Using PRTG Traffic Grapher Reports
Return to the main PRTG Traffic Grapher screen ( Figure 8) to view the completed sensor definition, and view the initial output from the NetFlow collector.
Figure 8. PRTG Traffic Grapher NetFlow Collector
Figure 9 shows the PRTG Traffic Grapher analysis that resulted from the execution of the Microsoft Exchange LoadSim tool. The load graph on the left shows the nonoptimized performance of this application. The spike on the right represents the optimized performance of this same application. The notable increase in throughput is the result of the compression, transport optimization, and MAPI optimization of the Cisco WAAS Wide Area Application Engines (WAEs). This PRTG Traffic Grapher graph shows a 600 to 700 percent throughput increase when Microsoft Exchange LoadSim is run optimized instead of nonoptimized.
Figure 9. Microsoft Exchange LoadSim Analysis
A variety of graphical depictions can be viewed in the main window of the PRTG Traffic Grapher tool, and each depiction can be exported to report files. Configurable reports (graphs and data tables) can be exported in HTML, Microsoft Excel, TIFF, RTF, and Adobe PDF formats. Daily, monthly, and yearly reports can be exported through email or saved to a file. Filters can be applied to create reports by x% percentile calculation for any percentile value, for any interval, and for any time frame.
To add a report, choose Reports > Add from the PRTG Traffic Grapher panel (Figure 10).
Figure 10. Adding a Report
Name the report and select the appropriate parameters for your PoC (Figure 11).
Figure 11. Report Name and Options
Select the NetFlow sensor (Figure 12).
Figure 12. Selecting Report Sensor
Select a date and time range (Figure 13).
Figure 13. Selecting Report Time Range
View the final report (Figure 14).

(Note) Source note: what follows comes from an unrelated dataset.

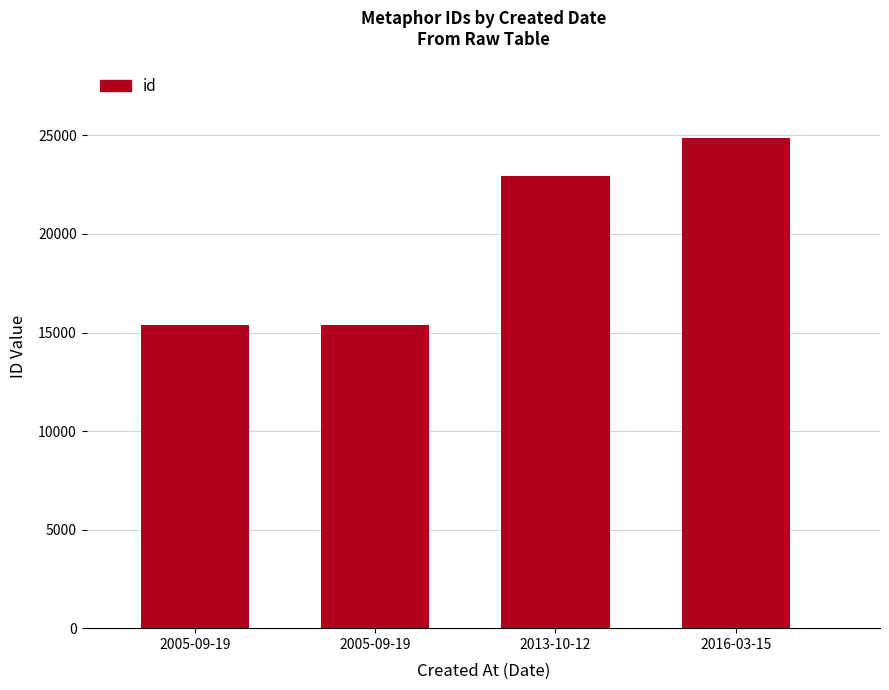

List the labels in order of value, largest first.

2016-03-15, 2013-10-12, 2005-09-19, 2005-09-19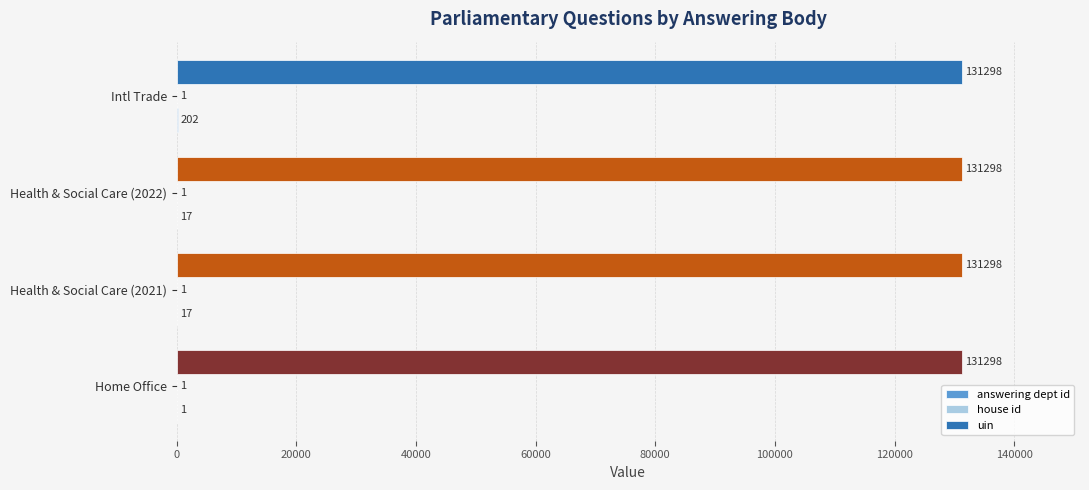

What is the maximum value shown in the chart?

131298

The export icon in the menu bar allows you to export the report in a format suitable for your PoC presentation.
Figure 14. PRTG Traffic Grapher Final Report Sample
Custom graphs are another useful feature of the PRTG Traffic Grapher. To create a custom graph, click the Custom button on the PRTG Traffic Grapher panel (Figure 15) and then click the "Click here to add a graph or table" button.

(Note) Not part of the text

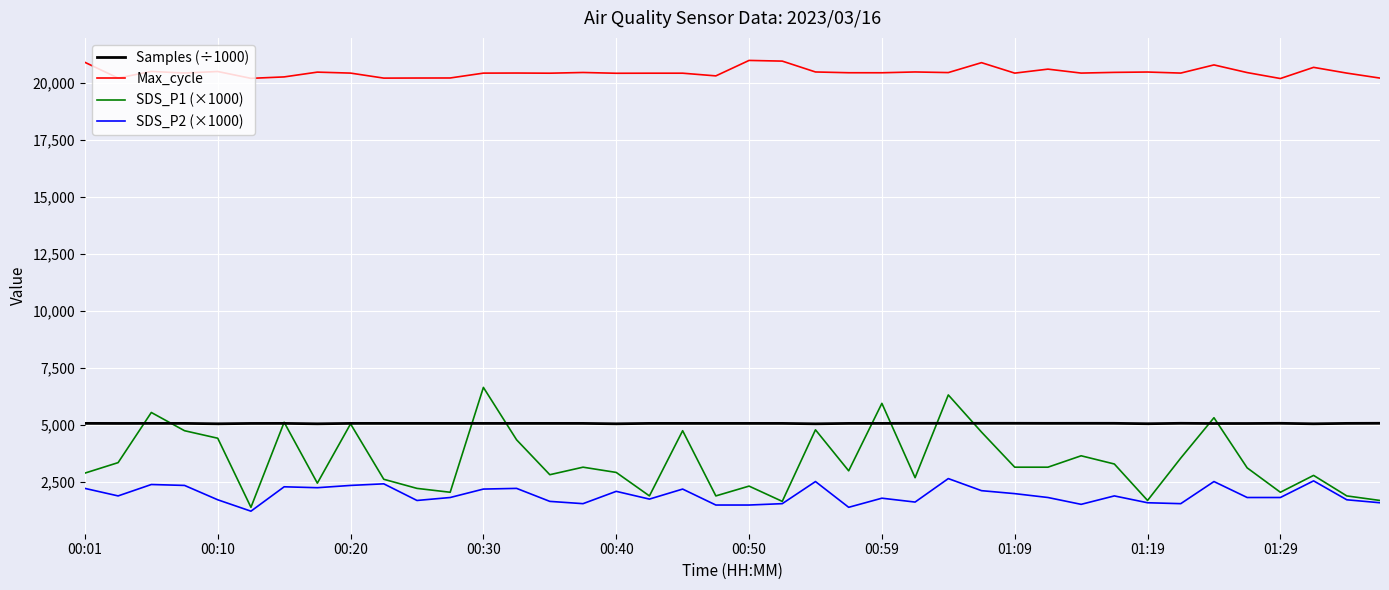

True or false: Max_cycle and SDS_P1 (×1000) intersect in this chart.

False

Figure 15. Creating a Custom Graph
Click Next (Figure 16) and follow the instructions provided by the Add Graph or Table Wizard.
Figure 16. Add Graph or Table Wizard
Select the options desired (Figure 17). In this case, select a new graph based on the NetFlow sensor.
Figure 17. Custom Graph Selection
Select the graphs desired (Figure 18). In this case, select one graph to report the results of three Microsoft Exchange LoadSim simulation runs.
Figure 18. Custom Graph Options
The resulting custom graph is displayed in Figure 19. The first run in this graph shows the results of the first Microsoft Exchange LoadSim run, with optimization disabled. The second and third runs show the effect of the warm cache as less traffic traverses the WAN.
Figure 19. Custom Graph Results
Gathering accurate baseline measurements and then effectively demonstrating WAN optimization with Cisco WAAS is essential to a successful Cisco WAAS PoC. If suitable monitoring and reporting tools do not exist in the customer's PoC environment, the Paessler PRTG Traffic Grapher is recommended for this purpose. This tool can be successfully deployed to obtain the before and after measurements required to demonstrate the benefits of WAN optimization with Cisco WAAS. This versatile tool can also be used to present the results of the optimization demonstration in a variety of effective formats to meet the success criteria of the Cisco WAAS PoC.